**EXERCISE:** Reproduce every item below word for word, leaving the pictures out of your answer.

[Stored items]
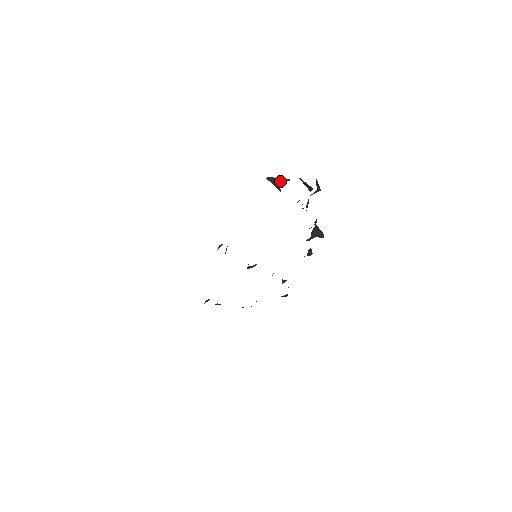
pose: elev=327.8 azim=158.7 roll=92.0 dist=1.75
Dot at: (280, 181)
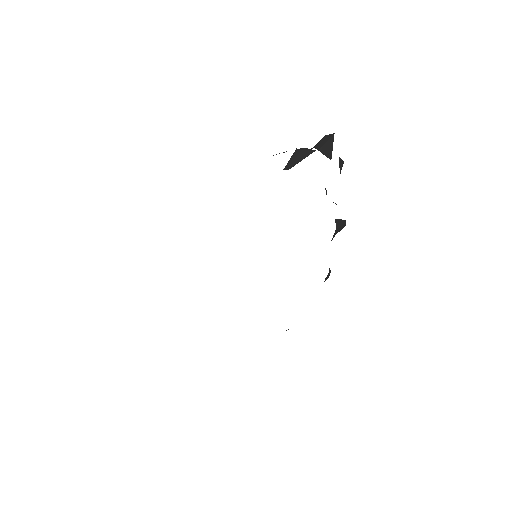
Dot at: occluded
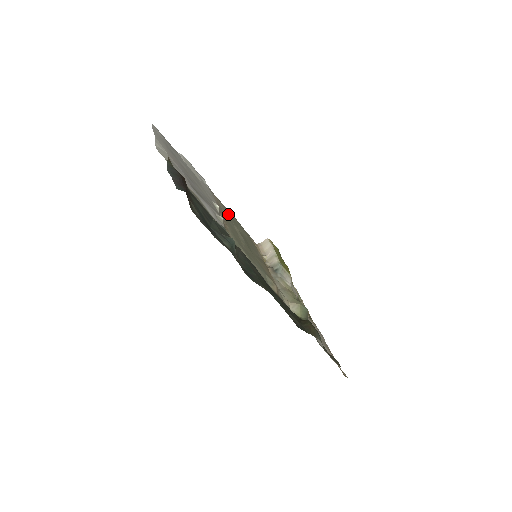
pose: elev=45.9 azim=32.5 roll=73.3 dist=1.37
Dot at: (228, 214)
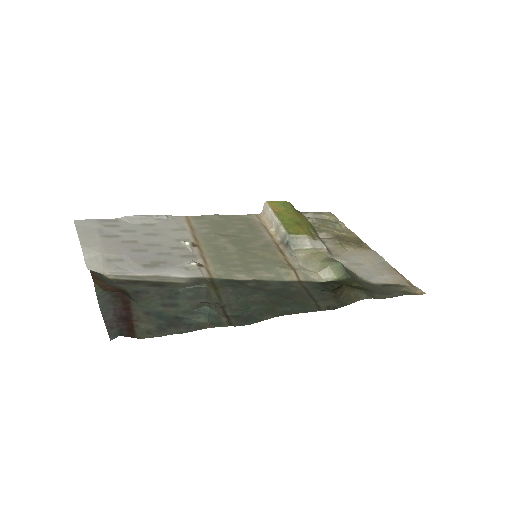
Dot at: (207, 226)
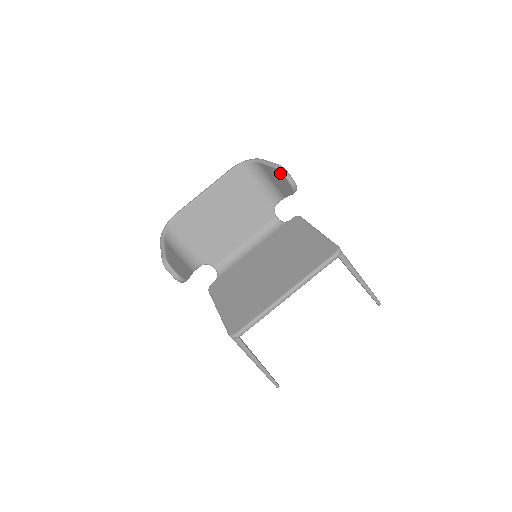
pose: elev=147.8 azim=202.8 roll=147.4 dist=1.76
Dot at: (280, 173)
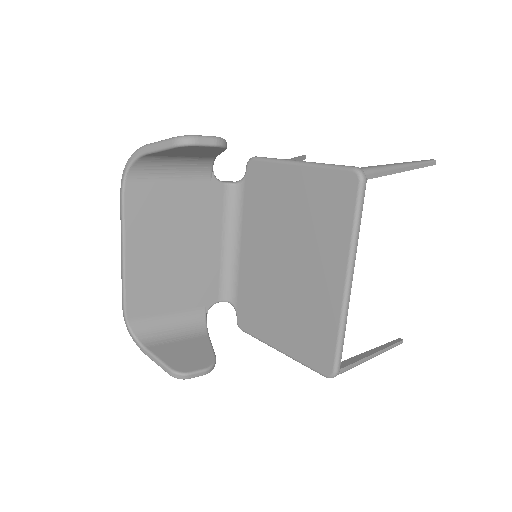
Dot at: (187, 147)
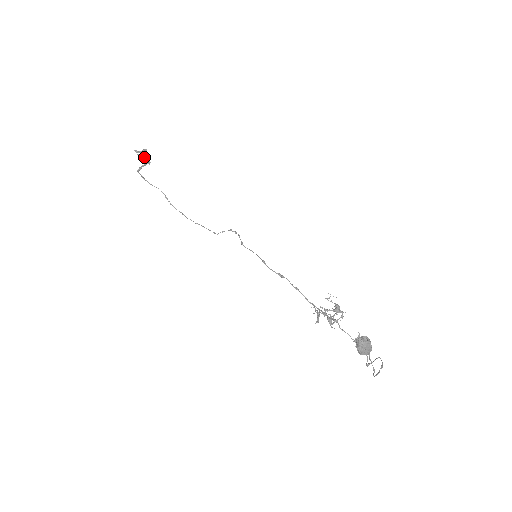
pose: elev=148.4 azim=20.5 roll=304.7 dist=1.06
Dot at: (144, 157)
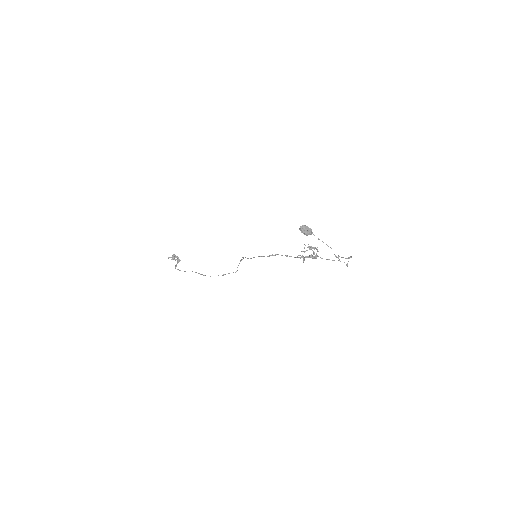
Dot at: (175, 259)
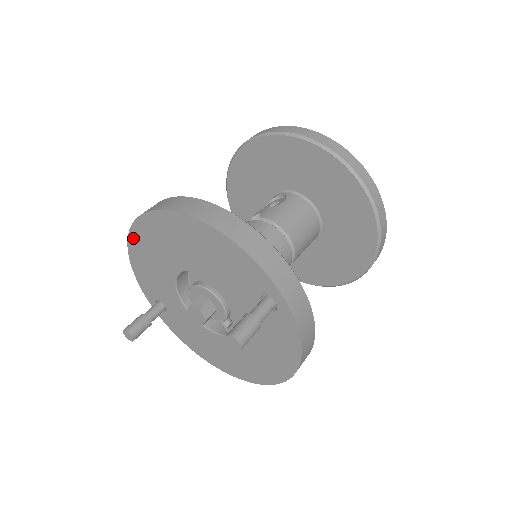
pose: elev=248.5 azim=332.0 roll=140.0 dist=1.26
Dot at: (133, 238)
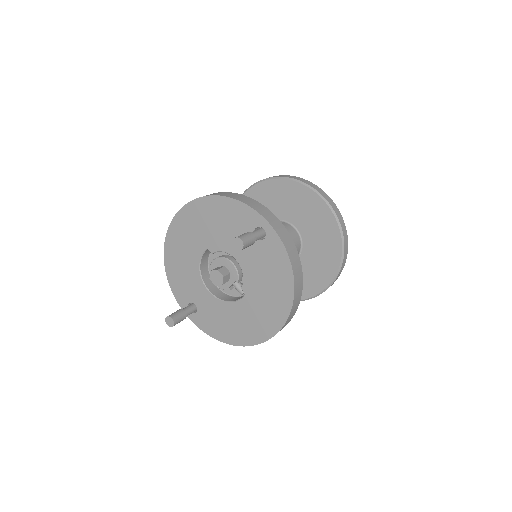
Dot at: (167, 249)
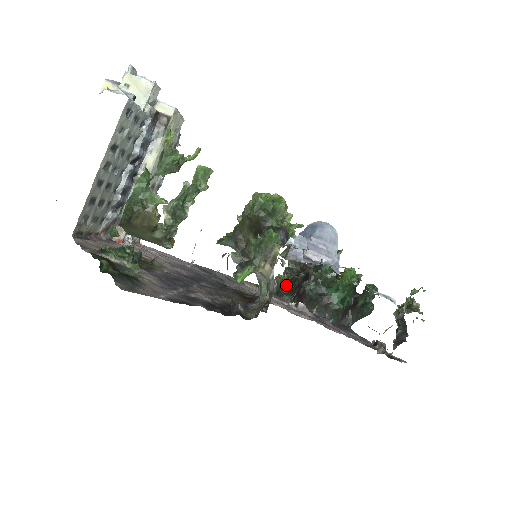
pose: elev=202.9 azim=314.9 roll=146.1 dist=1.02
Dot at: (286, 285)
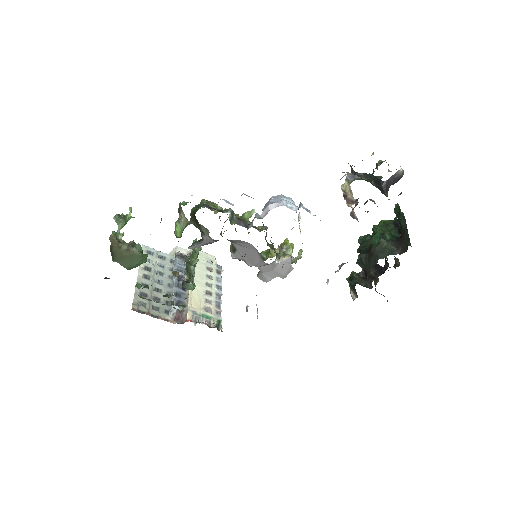
Dot at: occluded
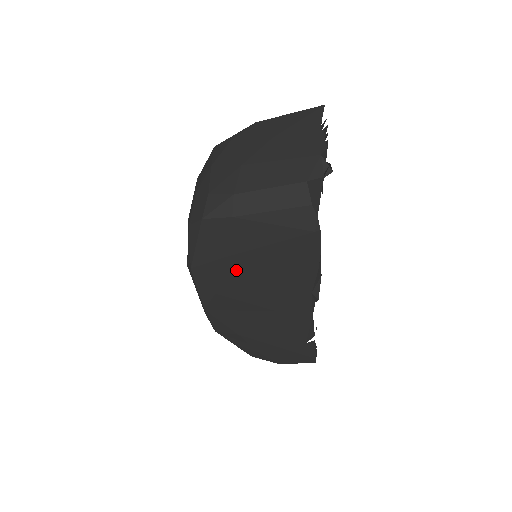
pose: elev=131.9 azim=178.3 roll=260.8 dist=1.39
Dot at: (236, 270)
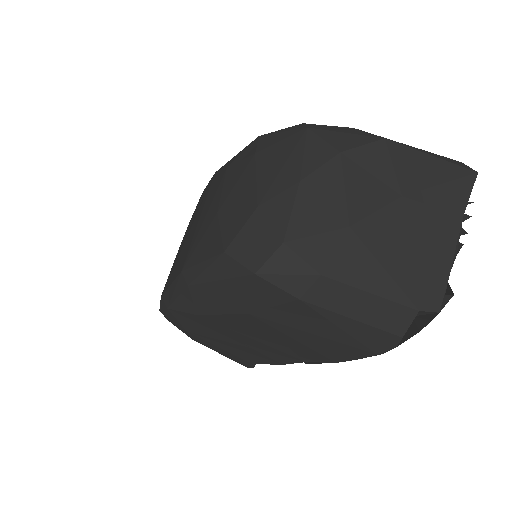
Dot at: (247, 321)
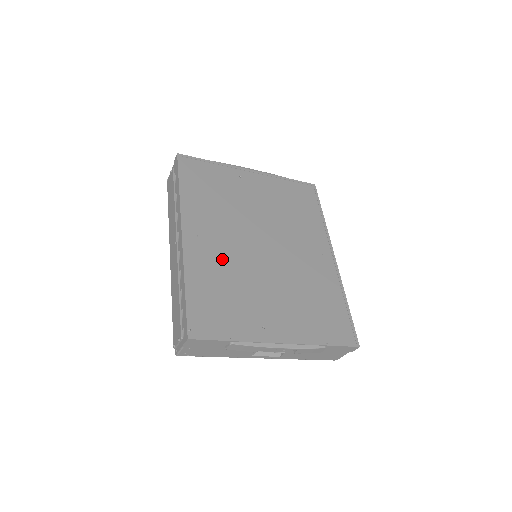
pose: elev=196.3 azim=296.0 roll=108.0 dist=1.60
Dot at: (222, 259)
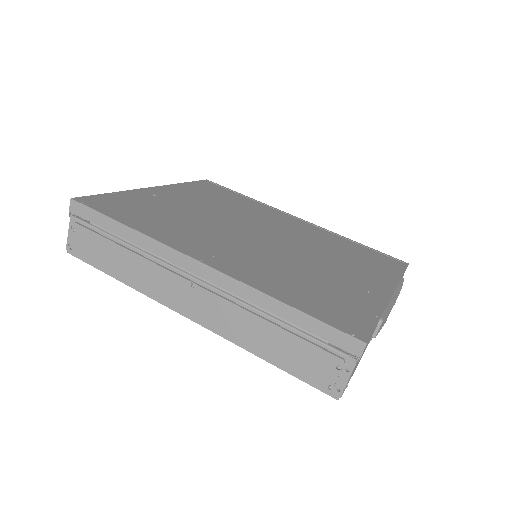
Dot at: (260, 262)
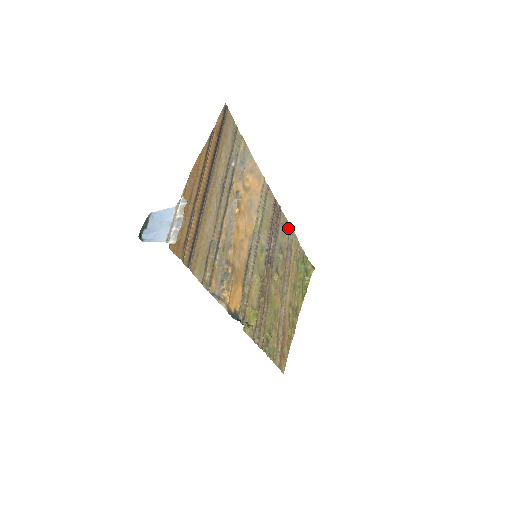
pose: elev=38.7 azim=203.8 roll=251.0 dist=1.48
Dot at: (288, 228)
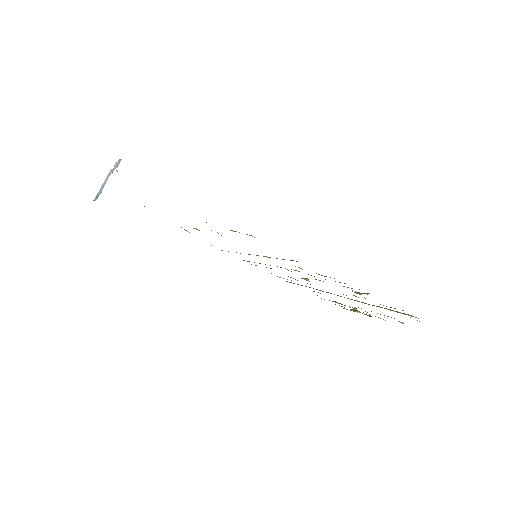
Dot at: occluded
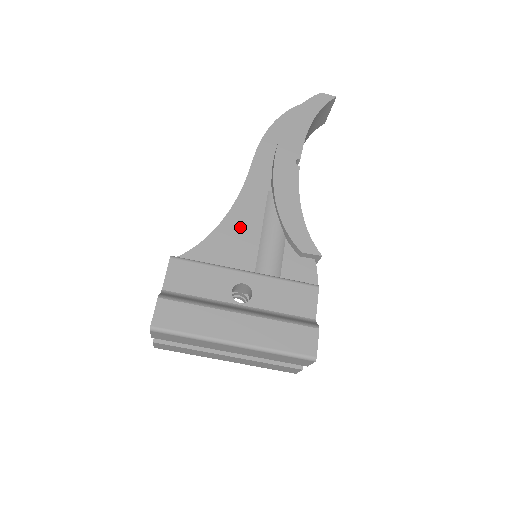
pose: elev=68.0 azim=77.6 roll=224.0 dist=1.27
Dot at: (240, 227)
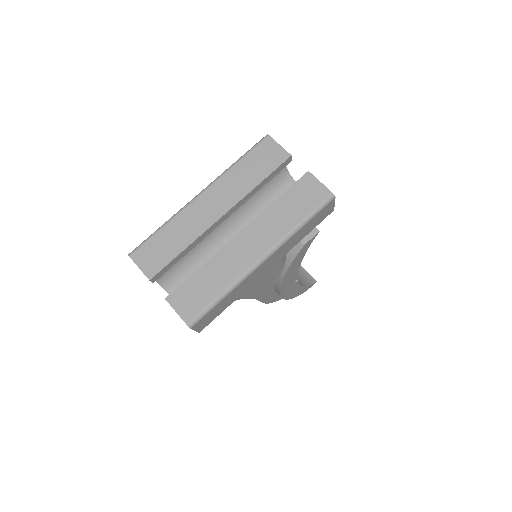
Dot at: occluded
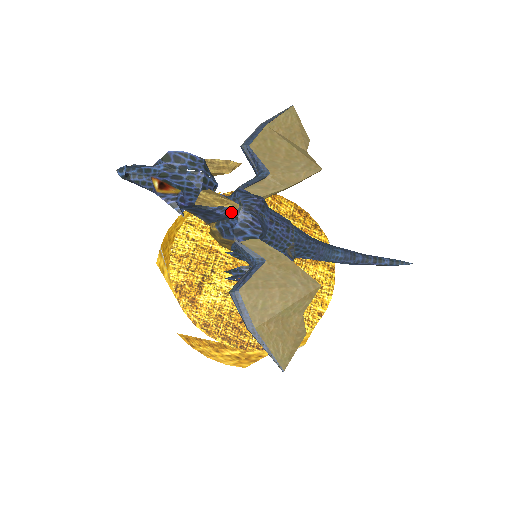
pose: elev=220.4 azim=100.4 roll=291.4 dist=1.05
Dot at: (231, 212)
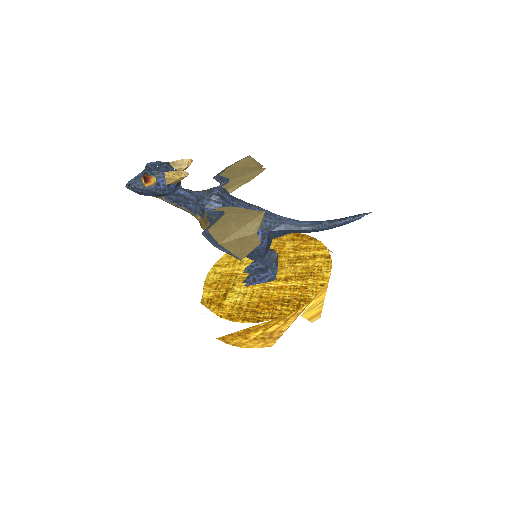
Dot at: (199, 195)
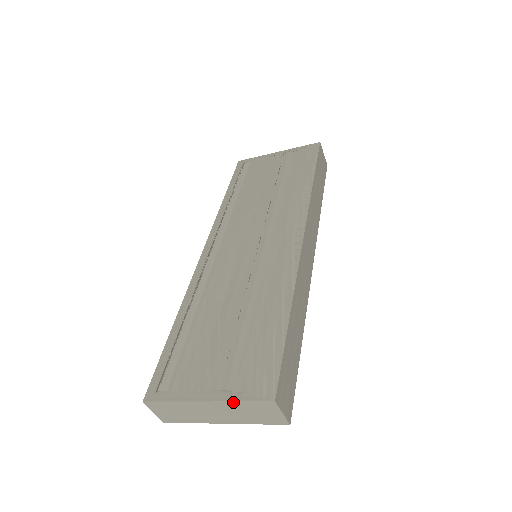
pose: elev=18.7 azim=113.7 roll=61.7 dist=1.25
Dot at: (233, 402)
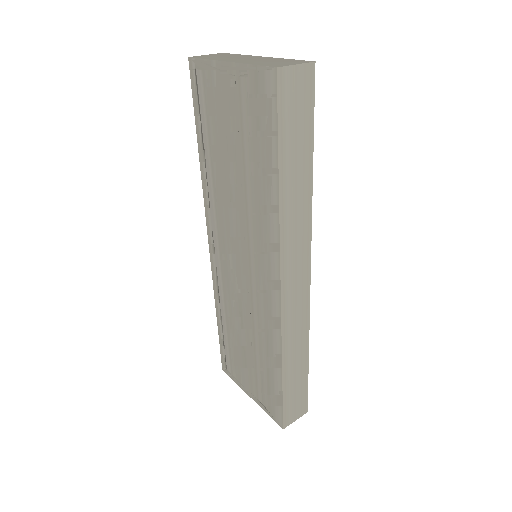
Dot at: (264, 409)
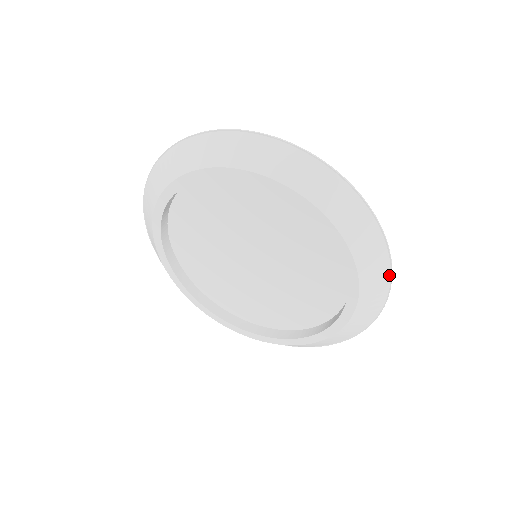
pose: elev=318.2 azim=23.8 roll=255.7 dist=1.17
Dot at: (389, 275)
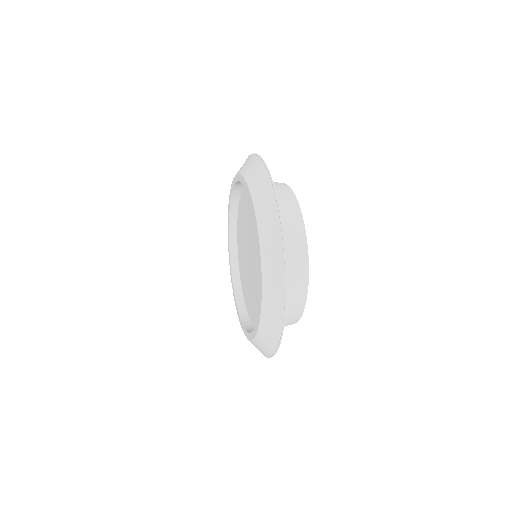
Dot at: (284, 289)
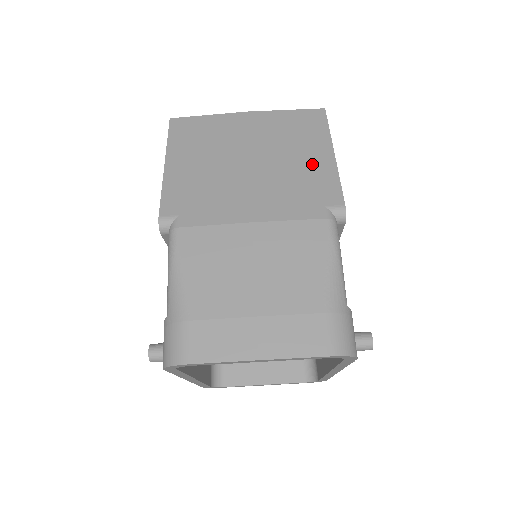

**ANSWER FOR THE TASK:**
pose: elev=327.8 azim=158.7 roll=92.0 dist=1.75
Dot at: (280, 181)
Dot at: occluded
pose: elev=45.9 azim=32.5 roll=73.3 dist=1.37
Dot at: (228, 214)
Dot at: (207, 226)
pose: elev=147.8 azim=202.8 roll=147.4 dist=1.76
Dot at: (280, 173)
Dot at: (187, 147)
pose: elev=148.4 azim=20.5 roll=304.7 dist=1.06
Dot at: (144, 157)
Dot at: (175, 259)
pose: elev=248.5 azim=332.0 roll=140.0 dist=1.26
Dot at: (133, 238)
Dot at: (167, 249)
pose: elev=202.9 azim=314.9 roll=146.1 dist=1.02
Dot at: (286, 285)
Dot at: occluded
pose: elev=131.9 azim=178.3 roll=260.8 dist=1.39
Dot at: (236, 270)
Dot at: (247, 321)
pose: elev=196.3 azim=296.0 roll=108.0 dist=1.60
Dot at: (222, 259)
Dot at: (260, 262)
pose: elev=38.7 azim=203.8 roll=251.0 dist=1.48
Dot at: (288, 228)
Dot at: occluded
pose: elev=68.0 azim=77.6 roll=224.0 dist=1.27
Dot at: (240, 227)
Dot at: occluded
pose: elev=220.4 azim=100.4 roll=291.4 dist=1.05
Dot at: (231, 212)
Dot at: (199, 195)
pose: elev=18.7 azim=113.7 roll=61.7 dist=1.25
Dot at: (233, 402)
Dot at: (264, 409)
pose: elev=318.2 azim=23.8 roll=255.7 dist=1.17
Dot at: (389, 275)
Dot at: (284, 289)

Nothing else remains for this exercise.